Byrd-Bennett has proven herself so skilled at the art of “cleaning” districts that she has part time job with the Broad Academy training school superintendents in the ways of corporate education reform. The Broad Academy is a billionaire-funded venture that closely resembles Teach for America, but it trains aspiring school district superintendents instead of teachers. “Broadies” often come from business or law backgrounds and have a keen interest in neoliberal education reform. After training, Broadies are placed in high-profile positions in urban school districts throughout the country. The Academy’s graduates include Jean-Claude Brizard , Detroit’s Robert Bobb, and CPS newcomer Chief of Innovation and Incubation Officer Jack Elsey, who worked with Bobb and Byrd-Bennett in Detroit.
The Broad Academy is an initiative of the Broad Foundation, which literally wrote the book on closing public schools, School Closure Guide: Closing Schools as a Means for Addressing Budgetary Challenges. One of the more telling sections provides tips for effective public relations, offering detailed instructions on how to make the public feel like they are part of the process without actually listening to them. For example, the guide offers instructions for messaging to the media, offering a table of “ineffective statements” and offering “possible alternatives” for each. Instead of saying that “the district is operating in the red and this cannot continue,” the book suggests a more effective alternative: “The fact that the district is operating in the red prevents us from providing the best possible educational opportunities to the children in this community in a sustained way.” Lines like these were delivered by CPS bureaucrats at school closing hearings that took place earlier this year in various Chicago neighborhoods, which were attended by thousands of concerned community members.

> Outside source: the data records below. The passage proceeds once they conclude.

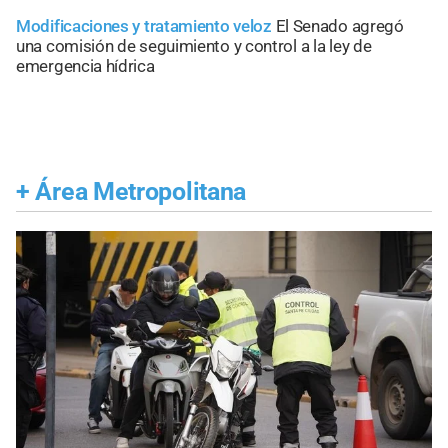
Modificaciones y tratamiento veloz
El Senado agregó
una comisión de seguimiento y control a la ley de
emergencia hídrica
+
Área Metropolitana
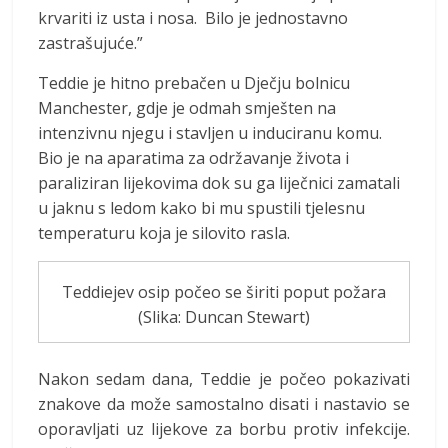
krvariti iz usta i nosa. Bilo je jednostavno
zastrašujuće.”
Teddie je hitno prebačen u Dječju bolnicu
Manchester, gdje je odmah smješten na
intenzivnu njegu i stavljen u induciranu komu.
Bio je na aparatima za održavanje života i
paraliziran lijekovima dok su ga liječnici zamatali
u jaknu s ledom kako bi mu spustili tjelesnu
temperaturu koja je silovito rasla.
Teddiejev osip počeo se širiti poput požara
(Slika: Duncan Stewart)
Nakon sedam dana, Teddie je počeo pokazivati
znakove da može samostalno disati i nastavio se
oporavljati uz lijekove za borbu protiv infekcije.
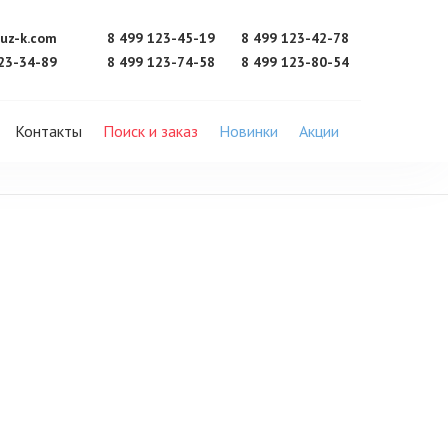
uz-k.com
8 499 123-45-19
8 499 123-42-78
23-34-89
8 499 123-74-58
8 499 123-80-54
Контакты
Поиск и заказ
Новинки
Акции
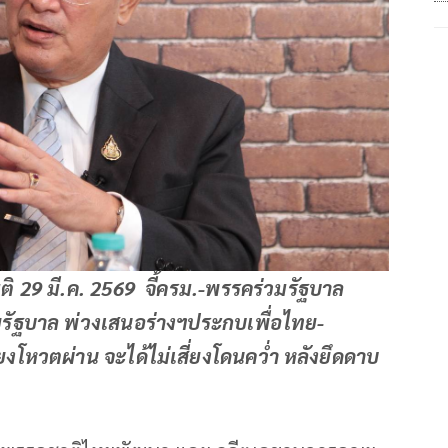
ติ 29 มี.ค. 2569 จี้ครม.-พรรคร่วมรัฐบาล
ยรัฐบาล พ่วงเสนอร่างฯประกบเพื่อไทย-
โหวตผ่าน จะได้ไม่เสี่ยงโดนคว่ำ หลังยึดดาบ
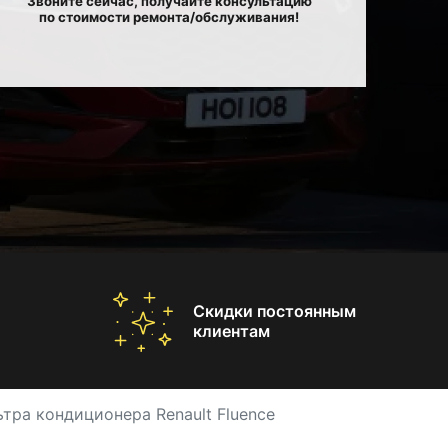
Звоните сейчас, получайте консультацию
по стоимости ремонта/обслуживания!
Скидки постоянным
клиентам
тра кондиционера Renault Fluence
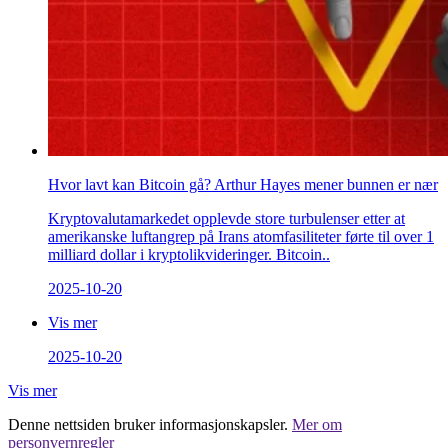
Hvor lavt kan Bitcoin gå? Arthur Hayes mener bunnen er nær
Kryptovalutamarkedet opplevde store turbulenser etter at
amerikanske luftangrep på Irans atomfasiliteter førte til over 1
milliard dollar i kryptolikvideringer. Bitcoin..
2025-10-20
Vis mer
2025-10-20
Vis mer
Denne nettsiden bruker informasjonskapsler.
Mer om
personvernregler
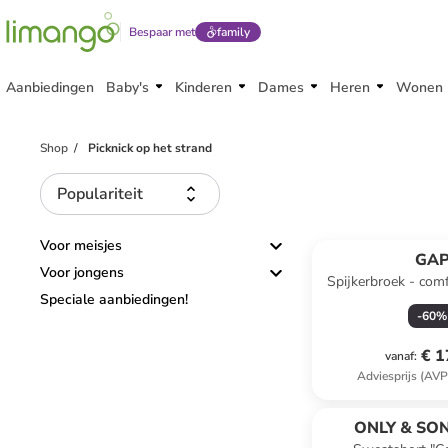
Bespaar met
family
Aanbiedingen
Baby's
Kinderen
Dames
Heren
Wonen
Shop
Picknick op het strand
Populariteit
Voor meisjes
GA
Voor jongens
Spijkerbroek - comf
Speciale aanbiedingen!
-
60
%
€ 1
vanaf
:
Adviesprijs (AVP
ONLY & SON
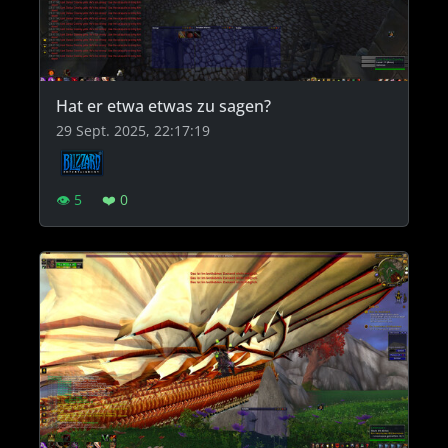
Hat er etwa etwas zu sagen?
29 Sept. 2025, 22:17:19
👁 5
❤️ 0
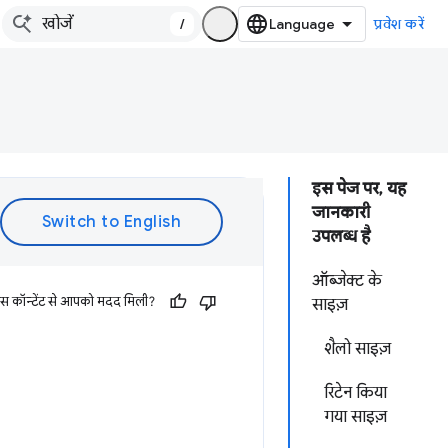
/
प्रवेश करें
इस पेज पर, यह
जानकारी
उपलब्ध है
ऑब्जेक्ट के
इस कॉन्टेंट से आपको मदद मिली?
साइज़
शैलो साइज़
रिटेन किया
गया साइज़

But if Emanuel brought Byrd-Bennett in to work the same kind of charter magic in Chicago that she did in Detroit, he may be dismayed to encounter one important difference: Chicago is now in a good position to fight back. The school closings hearings were packed with engaged, motivated citizens, and the teachers union is more organized than it’s been in three decades. During its popular and successful strike, the union’s approval rating climbed while the mayor’s fell—public opinion polls showed that taxpayers blamed Emanuel for the ugliness that took place during negotiations. The CTU’s current leadership has built relationships with community leaders and organizations, forming a coalition to fight the slash-and-burn privatization pushed by the Board of Education and its corporate sponsors, and has even hosted civil disobedience trainings open to the public. This afternoon’s protest will serve as further evidence that Emanuel is indeed up against a new opponent, one strong enough that not even the best “cleaner” may be able to defeat it.